The new exhibits will be “attuned to educational programs” at the academy, Harmon says. But they’ll not be only for midshipmen. The exhibits will also explain to visitors “what this institution has been doing for 160 years,” says Harmon, and “will recruit young people to begin a life of service to their country.”

The goal of the new museum is to “enhance the spirit — the esprit — that develops in institutions when they know their common history,” Harmon says.

“Naval Academy graduates know they are part of something bigger. There is a connective tissue. They are part of a tradition that has a connection with other people,” continues Harmon.

“Public service is a noble calling. That is the message of this museum,” Harmon says. “We’re preparing leaders for many careers. The training and leadership will stand you in good stead whatever you do.”

Today’s Museum: See It Now

The U.S. Naval Academy Museum is well worth a visit before it closes for renovation in June, 2007. See it now. Then you can compare the old to the new.

Today’s museum is a ship lover’s paradise, arrayed with hundreds of model ships. These are not models made by hobbyists.
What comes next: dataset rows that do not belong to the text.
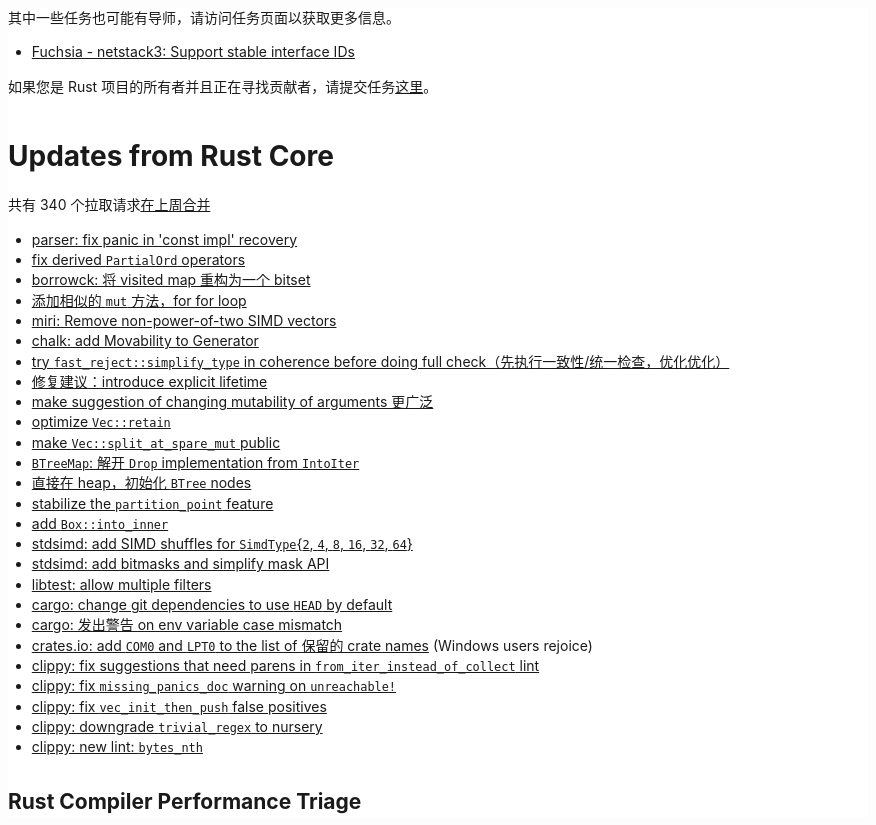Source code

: 其中一些任务也可能有导师，请访问任务页面以获取更多信息。

- [Fuchsia - netstack3: Support stable interface IDs](https://bugs.fuchsia.dev/p/fuchsia/issues/detail?id=69644)

如果您是 Rust 项目的所有者并且正在寻找贡献者，请提交任务[这里][guidelines]。

[guidelines]: https://users.rust-lang.org/t/twir-call-for-participation/4821

# Updates from Rust Core

共有 340 个拉取请求[在上周合并][merged]

[merged]: https://github.com/search?q=is%3Apr+org%3Arust-lang+is%3Amerged+merged%3A2021-02-01..2021-02-08

- [parser: fix panic in 'const impl' recovery](https://github.com/rust-lang/rust/pull/81876)
- [fix derived `PartialOrd` operators](https://github.com/rust-lang/rust/pull/81384)
- [borrowck: 将 visited map 重构为一个 bitset](https://github.com/rust-lang/rust/pull/81132)
- [添加相似的 `mut` 方法，for for loop](https://github.com/rust-lang/rust/pull/81466)
- [miri: Remove non-power-of-two SIMD vectors](https://github.com/rust-lang/miri/pull/1703)
- [chalk: add Movability to Generator](https://github.com/rust-lang/chalk/pull/685)
- [try `fast_reject::simplify_type` in coherence before doing full check（先执行一致性/统一检查，优化优化）](https://github.com/rust-lang/rust/pull/81744)
- [修复建议：introduce explicit lifetime](https://github.com/rust-lang/rust/pull/81995)
- [make suggestion of changing mutability of arguments 更广泛](https://github.com/rust-lang/rust/pull/81990)
- [optimize `Vec::retain`](https://github.com/rust-lang/rust/pull/81126)
- [make `Vec::split_at_spare_mut` public](https://github.com/rust-lang/rust/pull/81687)
- [`BTreeMap`: 解开 `Drop` implementation from `IntoIter`](https://github.com/rust-lang/rust/pull/81486)
- [直接在 heap，初始化 `BTree` nodes ](https://github.com/rust-lang/rust/pull/81494)
- [stabilize the `partition_point` feature](https://github.com/rust-lang/rust/pull/81012)
- [add `Box::into_inner`](https://github.com/rust-lang/rust/pull/80438)
- [stdsimd: add SIMD shuffles for `SimdType`{`2`, `4`, `8`, `16`, `32`, `64`}](https://github.com/rust-lang/stdsimd/pull/62)
- [stdsimd: add bitmasks and simplify mask API](https://github.com/rust-lang/stdsimd/pull/61)
- [libtest: allow multiple filters](https://github.com/rust-lang/rust/pull/81356)
- [cargo: change git dependencies to use `HEAD` by default ](https://github.com/rust-lang/cargo/pull/9133)
- [cargo: 发出警告 on env variable case mismatch](https://github.com/rust-lang/cargo/pull/9169)
- [crates.io: add `COM0` and `LPT0` to the list of 保留的 crate names](https://github.com/rust-lang/crates.io/pull/3271) (Windows users rejoice)
- [clippy: fix suggestions that need parens in `from_iter_instead_of_collect` lint](https://github.com/rust-lang/rust-clippy/pull/6657)
- [clippy: fix `missing_panics_doc` warning on `unreachable!`](https://github.com/rust-lang/rust-clippy/pull/6700)
- [clippy: fix `vec_init_then_push` false positives](https://github.com/rust-lang/rust-clippy/pull/6697)
- [clippy: downgrade `trivial_regex` to nursery](https://github.com/rust-lang/rust-clippy/pull/6696)
- [clippy: new lint: `bytes_nth`](https://github.com/rust-lang/rust-clippy/pull/6695)

## Rust Compiler Performance Triage


[submit_crate]: https://users.rust-lang.org/t/crate-of-the-week/2704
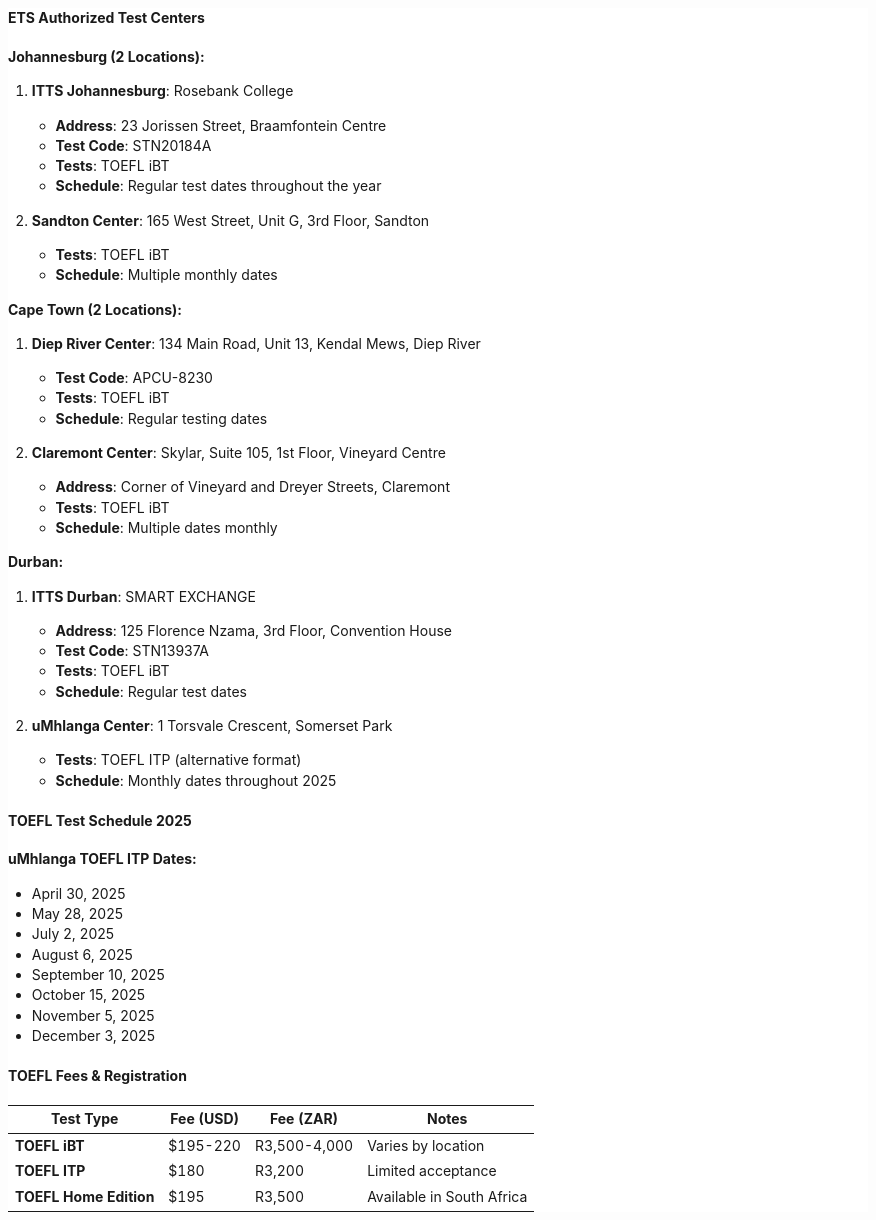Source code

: #### ETS Authorized Test Centers

**Johannesburg (2 Locations):**

1. **ITTS Johannesburg**: Rosebank College
   - **Address**: 23 Jorissen Street, Braamfontein Centre
   - **Test Code**: STN20184A
   - **Tests**: TOEFL iBT
   - **Schedule**: Regular test dates throughout the year

2. **Sandton Center**: 165 West Street, Unit G, 3rd Floor, Sandton
   - **Tests**: TOEFL iBT
   - **Schedule**: Multiple monthly dates

**Cape Town (2 Locations):**

1. **Diep River Center**: 134 Main Road, Unit 13, Kendal Mews, Diep River
   - **Test Code**: APCU-8230
   - **Tests**: TOEFL iBT
   - **Schedule**: Regular testing dates

2. **Claremont Center**: Skylar, Suite 105, 1st Floor, Vineyard Centre
   - **Address**: Corner of Vineyard and Dreyer Streets, Claremont
   - **Tests**: TOEFL iBT
   - **Schedule**: Multiple dates monthly

**Durban:**

1. **ITTS Durban**: SMART EXCHANGE
   - **Address**: 125 Florence Nzama, 3rd Floor, Convention House
   - **Test Code**: STN13937A
   - **Tests**: TOEFL iBT
   - **Schedule**: Regular test dates

2. **uMhlanga Center**: 1 Torsvale Crescent, Somerset Park
   - **Tests**: TOEFL ITP (alternative format)
   - **Schedule**: Monthly dates throughout 2025

#### TOEFL Test Schedule 2025

**uMhlanga TOEFL ITP Dates:**
- April 30, 2025
- May 28, 2025
- July 2, 2025
- August 6, 2025
- September 10, 2025
- October 15, 2025
- November 5, 2025
- December 3, 2025

#### TOEFL Fees & Registration

| Test Type | Fee (USD) | Fee (ZAR) | Notes |
|-----------|-----------|-----------|--------|
| **TOEFL iBT** | $195-220 | R3,500-4,000 | Varies by location |
| **TOEFL ITP** | $180 | R3,200 | Limited acceptance |
| **TOEFL Home Edition** | $195 | R3,500 | Available in South Africa |
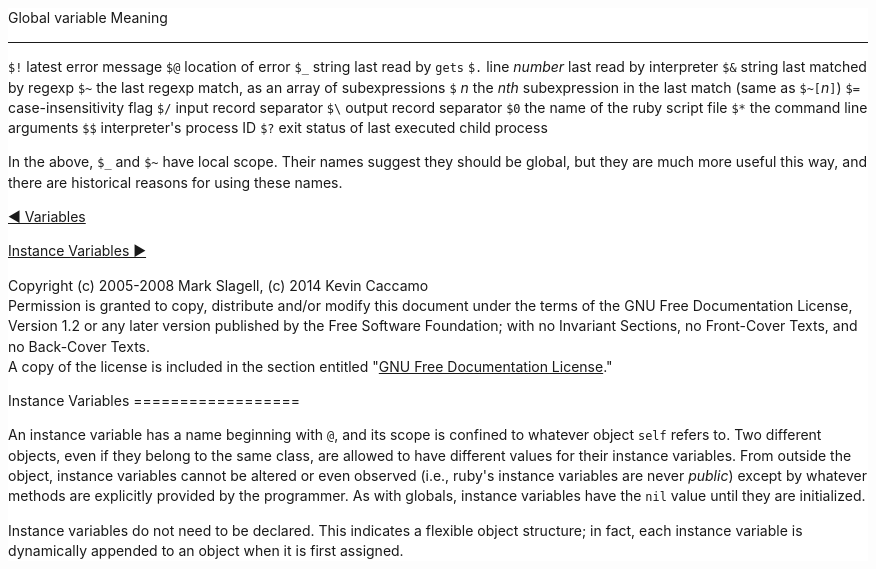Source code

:   Global variable   Meaning
  ----------------- ---------------------------------------------------------------------
  `$!`              latest error message
  `$@`              location of error
  `$_`              string last read by `gets`
  `$.`              line *number* last read by interpreter
  `$&`              string last matched by regexp
  `$~`              the last regexp match, as an array of subexpressions
  `$`               *n* the *nth* subexpression in the last match (same as `$~[`*n*`]`)
  `$=`              case-insensitivity flag
  `$/`              input record separator
  `$\`              output record separator
  `$0`              the name of the ruby script file
  `$*`              the command line arguments
  `$$`              interpreter's process ID
  `$?`              exit status of last executed child process

In the above, `$_` and `$~` have local scope. Their names suggest they
should be global, but they are much more useful this way, and there are
historical reasons for using these names.


<a href="variables.html" class="btn btn-default">◄ Variables</a>

<a href="instancevars.html" class="btn btn-default">Instance Variables
►</a>

Copyright (c) 2005-2008 Mark Slagell, (c) 2014 Kevin Caccamo\
Permission is granted to copy, distribute and/or modify this document
under the terms of the GNU Free Documentation License, Version 1.2 or
any later version published by the Free Software Foundation; with no
Invariant Sections, no Front-Cover Texts, and no Back-Cover Texts.\
A copy of the license is included in the section entitled "[GNU Free
Documentation License](license.html)."

</div>
<script src="lib/jquery-1.11.1.min.js"></script>
<script src="lib/bootstrap-3.2.0-dist/js/bootstrap.min.js"></script>
<script src="kbdnav.js"></script>
Instance Variables
==================

An instance variable has a name beginning with `@`, and its scope is
confined to whatever object `self` refers to. Two different objects,
even if they belong to the same class, are allowed to have different
values for their instance variables. From outside the object, instance
variables cannot be altered or even observed (i.e., ruby's instance
variables are never *public*) except by whatever methods are explicitly
provided by the programmer. As with globals, instance variables have the
`nil` value until they are initialized.

Instance variables do not need to be declared. This indicates a flexible
object structure; in fact, each instance variable is dynamically
appended to an object when it is first assigned.
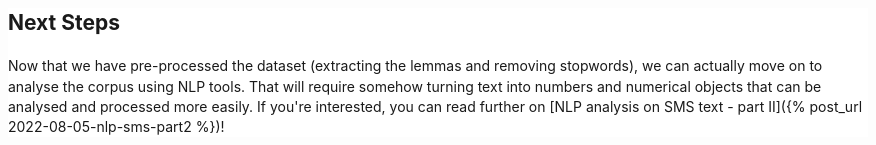 ## Next Steps

Now that we have pre-processed the dataset (extracting the lemmas and removing stopwords), we can actually move on to analyse the corpus using NLP tools. That will require somehow turning text into numbers and numerical objects that can be analysed and processed more easily. If you're interested, you can read further on [NLP analysis on SMS text - part II]({% post_url 2022-08-05-nlp-sms-part2 %})!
You’ll see warships of the British Royal Navy, in exquisite and exact detail. Some are more than 300 years old, others only 100 or so years old. Dockyard models of real vessels in the fleet were made for wealthy and well-connected patrons, officials and royalty.

Even more amazing are the prisoner of war ship models carved from bone by French sailors imprisoned in England. The prisoners worked with bone, human hair and anything else they could gather to create from memory ships they’d sailed and seen.

Behind them are two curators known round the world for their expertise in ship models, Grant Walker, who specializes in dockyard models, and Jim Cheever, who is himself a model maker.

For history lovers, Harmon has assembled the exhibit 100 YEARS … and forward. Audio programs, videos and real things — weapons, flags, uniforms — document the roles of the Navy, the Naval Academy and its graduates from the Spanish-American War to the space program.

The 20th century had few more significant days than September 2, 1945, when Fleet Admiral Chester Nimitz accepted the surrender of the Japanese aboard the USS Missouri. You can almost feel the vibrations when, looking at the photo of the surrender, you see the original mess table, its green tablecloth, Admiral Nimitz’s chair and the khaki uniform he wore.

On the lighter side, you’ll see the class rings of each Naval Academy graduating class.

The main gallery is old-fashioned with rows of glass cases. It can be boring walking through, but if you look at it like a treasure hunt you will find some marvelous artifacts. Look for the bright yellow dress of the color girl (and learn the tradition of the commissioning week color girls), artifacts that once belonged to John Paul Jones and gifts brought back from Japan by Matthew Perry in the 1850s.

Art lovers will find ships, seascapes, portraits and battle scenes, some by notable artists including Robert Salmon, Gilbert Stuart, Edward Moran and N.C. Wyeth.

One of few free museums in the Annapolis area, the U.S. Naval Academy Museum is a site to put on your to-see list now and in the future.

The U.S. Naval Academy Museum: Preble Hall on the grounds of the U.S. Naval Academy. 9am-5pm Mon.-Sat.; 11am-5pm Sun. Visitors need an official photo identification to enter the grounds of the Naval Academy.